Ms. Moser’s “CAG number” was 45, the counselor said. She had more repeats than her grandfather, whose first symptoms — loss of short-term memory, mood swings and a constant ticking noise he made with his mouth — surfaced when he turned 50. But it was another year before Ms. Moser would realize that she could have less than 12 years until she showed symptoms.

Immediately after getting her results, Ms. Moser was too busy making plans.

“I’m going to become super-strong and super-balanced,” she vowed over lunch with Ms. Elio, her straight brown hair pulled into a determined bun. “So when I start to lose it I’ll be a little closer to normal.”

In the tumultuous months that followed, Ms. Moser often found herself unable to remember what normal had once been. She forced herself to renounce the crush she had long nursed on a certain firefighter, sure that marriage was no longer an option for her. She threw herself into fund-raising in the hopes that someone would find a cure. Sometimes, she raged.

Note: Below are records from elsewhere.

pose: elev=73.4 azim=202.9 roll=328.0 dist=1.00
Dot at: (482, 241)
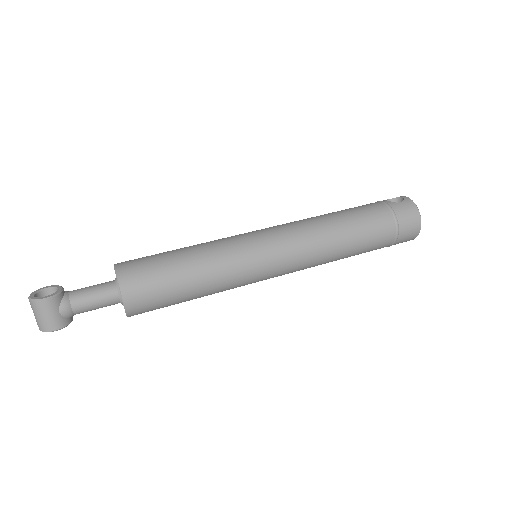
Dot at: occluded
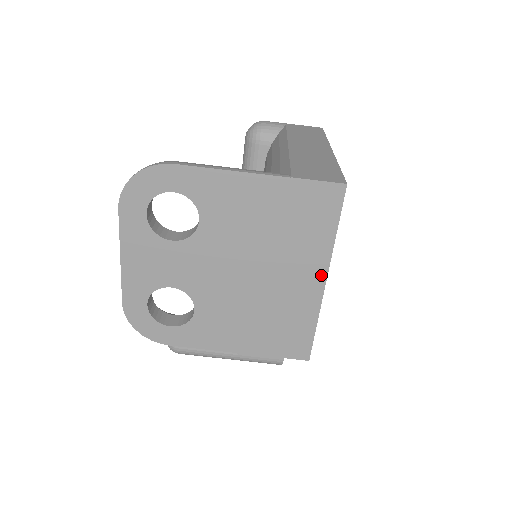
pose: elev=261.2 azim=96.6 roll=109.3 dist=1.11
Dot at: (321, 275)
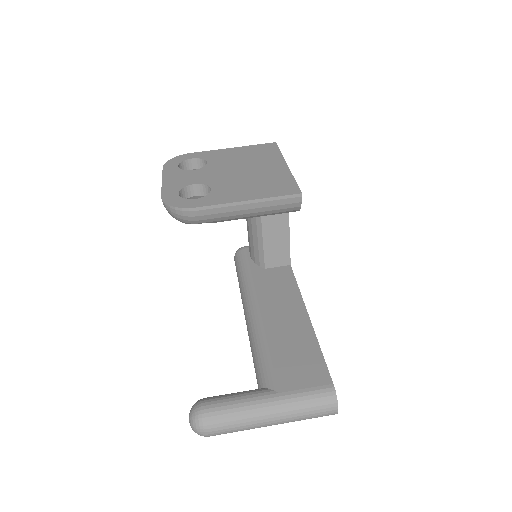
Dot at: (283, 164)
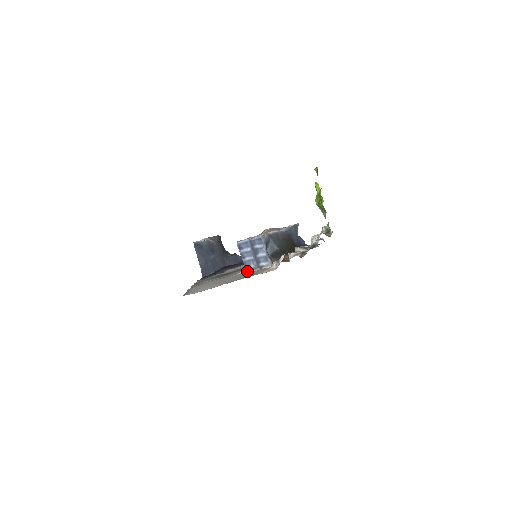
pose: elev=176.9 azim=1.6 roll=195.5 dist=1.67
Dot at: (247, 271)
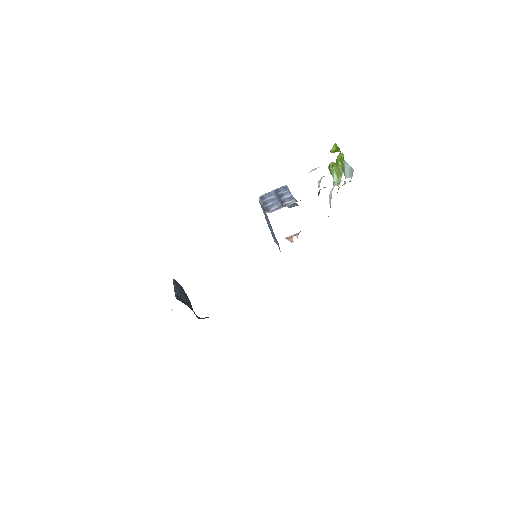
Dot at: (269, 212)
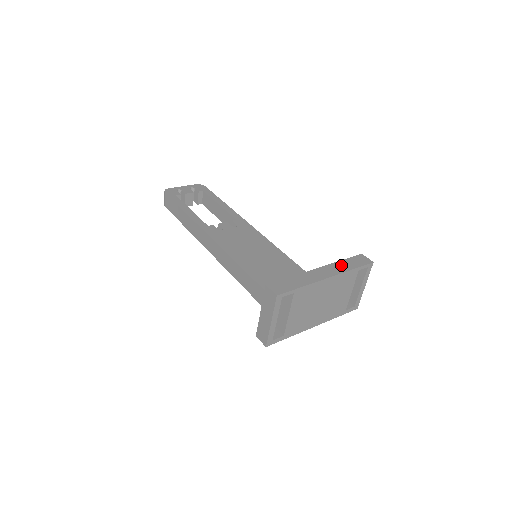
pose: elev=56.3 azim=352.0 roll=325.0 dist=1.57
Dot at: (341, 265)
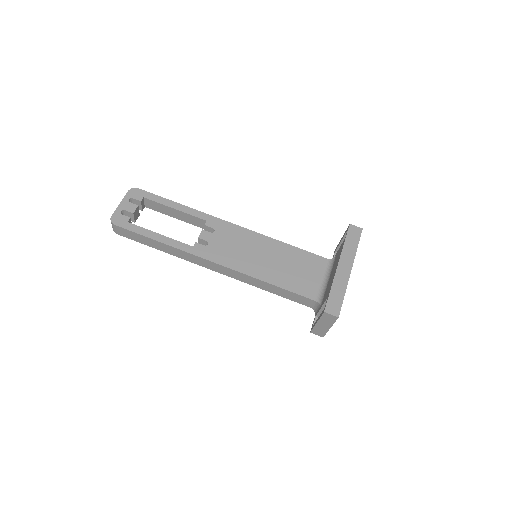
Dot at: (348, 249)
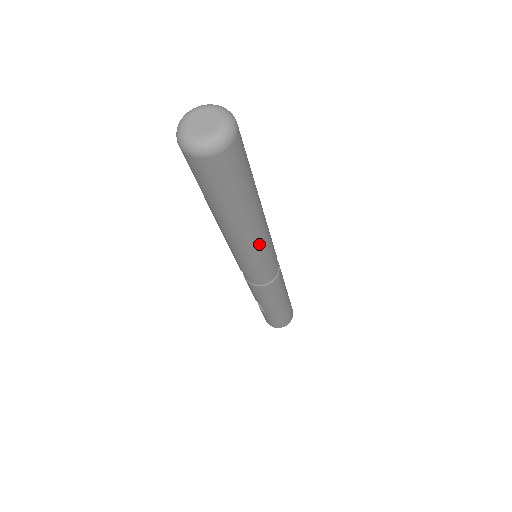
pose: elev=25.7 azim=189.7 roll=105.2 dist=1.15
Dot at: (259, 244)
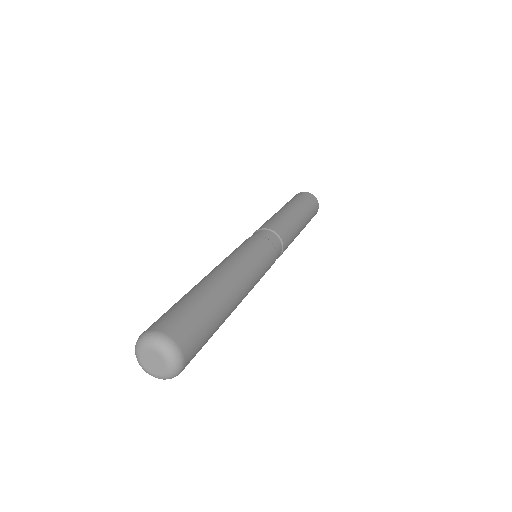
Dot at: occluded
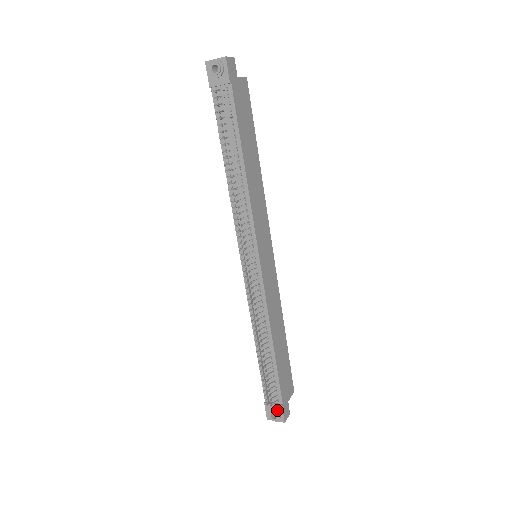
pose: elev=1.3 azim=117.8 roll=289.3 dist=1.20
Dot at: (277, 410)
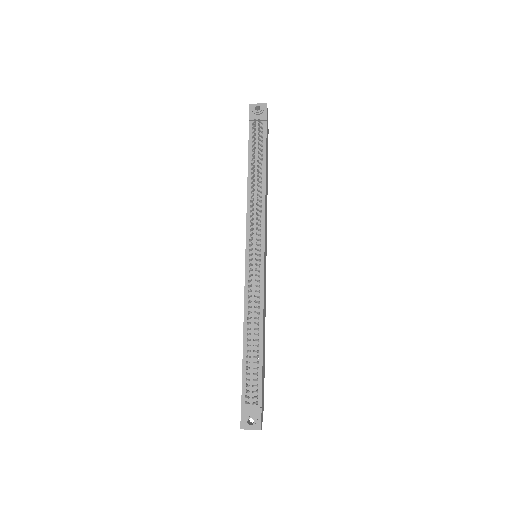
Dot at: (255, 414)
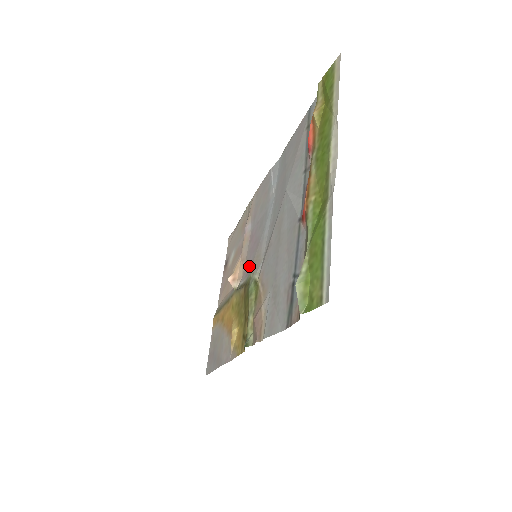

She never, she said, regretted being tested. But at night, crying herself to sleep in the dark of her lavender bedroom, she would go over and over it. She was the same, but she was also different. And there was nothing she could do.


A Lesson in Stigma

Ms. Moser grew up in Connecticut, part of a large Irish Catholic family. Like many families affected by Huntington’s, Ms. Moser’s regarded the disease as a curse, not to be mentioned even as it dominated their lives in the form of her grandfather’s writhing body and unpredictable rages.

Once, staying in Ms. Moser’s room on a visit, he broke her trundle bed with his violent, involuntary jerking. Another time, he came into the kitchen naked, his underpants on his head. When the children giggled, Ms. Moser’s mother defended her father: “If you don’t like it, get out of my house and go.”

But no one explained what had happened to their grandfather, Thomas Dowd, a former New York City police officer who once had dreams of retiring to Florida.

In 1990, Mr. Dowd’s older brother, living in a veteran’s hospital in an advanced stage of the disease, was strangled in his own restraints. But a year or so later, when Ms. Moser wanted to do her sixth-grade science project on Huntington’s, her mother recoiled.

“Why,” she demanded, “would you want to do it on this disease that is killing your grandfather?”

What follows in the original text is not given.